Sharing that delusion is Minnesota Representative Dean Phillips.† Despite enjoying the marked advantage of actually being on the ballot, Phillips’ share of the vote came in under 20 percent.
Phillips brought another significant advantage to the race: something like $80 million in inherited booze wealth. At the rate he’s been spending on offices and staff, though, that figure must now be but a fond memory.
A good chunk of that apparently went to formerly-Republican political consultant Steve Schmidt—the man to whom we largely owe our familiarity with Wasilla, Alaska’s half-term, half-wit Mayor Sarah Palin.
Schmidt founded Pass the Torch, a Super PAC, for Phillips, which promply drew a complaint from a non-profit watchdog to the SEC, accusing the PAC of coordinating with the Phillips campaign.
Making sure to tag all the bases in his gratuitous annoyance run, Phillips has also said he might run as an independent under the “No Labels” label, if, in his infinite wisdom, he finds Joe Biden unlikely to win against the Republican Candidate for Life. Then, to wring the last drop of exasperation out of journalists everywhere, he said the next day that he would not.
If this country used a less-idiotic process of selecting political leaders, these vanity candidates might not be a problem. As things stand, though, we let billionaires spend as much money as they want so that their hand-picked lunatics can grease their way through the gates in a handful of battleground states in order to gain the nation’s highest office.
As Amurricans, of course, we generally fail to appreciate just how weird this suicidal method is. And that’s for good reason. If we were to come up with a better way, we’d be unable to implement it anyway.
Compounding the problem this time around—given the blatantly fascistic character of the aforesaid Republican Candidate for Life [RCfL]—is the broad and deep lack of enthusiasm for the inevitable Democratic nominee.
Perhaps Biden believes that his intransigence on student debt forgiveness, and his largess in dispensing lethal munitions to Israel, will strengthen support among his base. That may be so, and geriatrics do vote reliably—as long as they are able. Pissing off “the youths” though, does seem shortsighted.
Turning ever so reluctantly to the Republican primary, we find nothing that deserves being categorized as “news.”
The RCfL, having yet to be felled by a myocardial infarction, a burst cerebral artery, or any of the myriad other maladies so common among gluttonous men his age, won in New Hampshire.
His last opponent left standing, Nikki Haley, is making much of her second place finish. So much so that she closed out the evening by delivering what amounted to a victory speech. To be clear, in this age when the most ludicrous and outlandish claims are frequently accepted as gospel, she did not win. She lost.

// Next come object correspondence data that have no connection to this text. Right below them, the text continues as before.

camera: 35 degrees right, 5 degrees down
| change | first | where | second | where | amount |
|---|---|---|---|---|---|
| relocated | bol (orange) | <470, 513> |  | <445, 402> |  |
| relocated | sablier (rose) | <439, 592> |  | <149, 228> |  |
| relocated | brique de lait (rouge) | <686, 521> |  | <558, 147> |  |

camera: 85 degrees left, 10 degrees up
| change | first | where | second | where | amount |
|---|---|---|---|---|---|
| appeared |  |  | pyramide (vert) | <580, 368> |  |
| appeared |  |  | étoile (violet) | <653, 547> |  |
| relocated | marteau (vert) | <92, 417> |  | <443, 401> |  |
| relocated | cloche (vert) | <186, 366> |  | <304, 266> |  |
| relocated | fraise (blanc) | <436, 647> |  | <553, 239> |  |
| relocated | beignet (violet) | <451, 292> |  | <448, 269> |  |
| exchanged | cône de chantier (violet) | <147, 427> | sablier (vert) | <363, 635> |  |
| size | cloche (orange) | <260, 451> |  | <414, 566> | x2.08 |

In fact, her loss was a good deal worse than it appeared. Because Independents—and Democrats canny enough to register as Undeclared—could have a Republican ballot for the asking, Haley’s total was undoubtedly inflated by strategic votes from outside the party.
Because this all sounds so catastrophic, we offer this cheerful observation from Andrew Lawrence, of Media Matters for America: “Democrats biggest advantage going into ’24 continues to be that Republicans are a bunch of weird freaks pushing policy that everyone hates.”
The question remains: how to convert that truth into results at the ballot box?
* This year’s Primary was so bizarre that all future references to it in this newspaper will include an asterisk.
† We explored Phillips’ improbable background in our Volume 268, No. 3, published October 20, 2023.